* [Extrait du document]:
————————

TRAVAUX
Citation N°1, Les oiseaux imprudents

A propos de l'ouvrage Humain trop Humain, Nietzsche parle de “ crise” : “Humain trop Humain est le mémorial d'une crise. Il s'intitule un livre pour esprits libres : presque chaque phrase y exprime une victoire - avec lui je me suis émancipé de tout ce qui est corps étranger”.
Cette crise est une reconquête de Nietzsche de sa propre personne, de connaissance de lui-même. Il s'agit d'une période de libération et délivrance pour se débarrasser de tous les préjugés tant positifs que négatifs au sujet de l'homme et ainsi de s'élever pour mieux comprendre l'humain, dans toute sa richesse et son mystère psychologique.
La plus grande des victoires est celle que nous remportons contre nous-même pour nous-même. Autrement dit, celle qui nous permet de nous débarrasser de ce qui n’est pas nous, de tout ce qui est “étranger” à nous, d’arrêter de nous trahir pour tendre vers notre vrai moi. Nietzsche précise que cet ouvrage n’est pas pour tout le monde, il s’agit d’ “un livre pour esprits libres”, pour ces “oiseaux imprudents”, prêts à prendre leur envol en acceptant le risque de renouveler leur compréhension de la réalité, de la vie, de l'humain et donc d’eux-mêmes. Dans cette quête d’émancipation, Nietzsche n’oblige personne, il invite : “quelqu’un veut-il me suivre sur cette voie ? Je n’y engage personne. Mais si vous voulez ? Alors allons-y !”
Qui est cet « esprit libre » ? Comment naît un esprit libre ? Comment se déroule ce chemin de libération ? Est-il difficile ? Nous le verrons lors de notre prochaine publication.

————————

Données textuelles extraites des pages
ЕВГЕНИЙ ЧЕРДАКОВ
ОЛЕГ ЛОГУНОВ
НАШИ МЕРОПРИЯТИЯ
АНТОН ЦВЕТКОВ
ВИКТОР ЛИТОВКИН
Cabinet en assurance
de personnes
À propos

————————

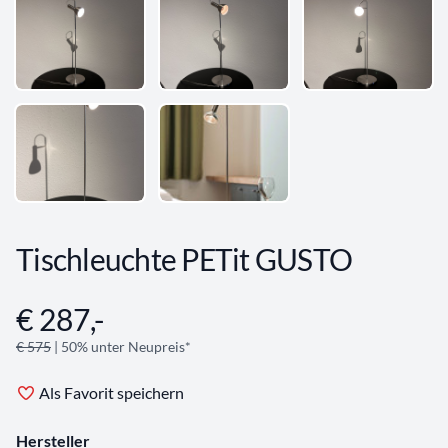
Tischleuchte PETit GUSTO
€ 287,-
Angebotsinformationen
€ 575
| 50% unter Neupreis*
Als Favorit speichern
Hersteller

————————

* [Tâches à réaliser]:
1. Relevez toutes les questions posées dans le dernier paragraphe du texte sur Nietzsche et Humain trop Humain.
2. Donnez la suite du texte sur Nietzsche et Humain trop Humain, en partant de sa dernière phrase.

* [Liste des réponses]:
1.
- Qui est cet « esprit libre » ?
- Comment naît un esprit libre ?
- Comment se déroule ce chemin de libération ?
- Est-il difficile ?

2.
Amine LAZRAK
Citation N°2, La libération des oiseaux

La libération se déclenche par un événement décisif ou une rencontre ou séparation avec une personne qui va constituer une sorte de rupture dans notre parcours. Nous sommes déstabilisés car nos repères ne sont plus les mêmes, notre vision de la vie se métamorphose.
Ce moment difficile est certes douloureux, mais il nous permet de prendre de la hauteur, d’être capable d’envisager des opinions opposées aux nôtres. Autrement dit nous ne sommes plus enchainés par une manière unique de voir les choses. La liberté d’esprit est indépendance et courage d’accueillir et d’aller vers l’inconnu. La liberté d’esprit est libération d’esprit autrement dit elle est un processus continuel et quotidien. Elle n’est pas une qualité acquise, elle est un idéal à conquérir.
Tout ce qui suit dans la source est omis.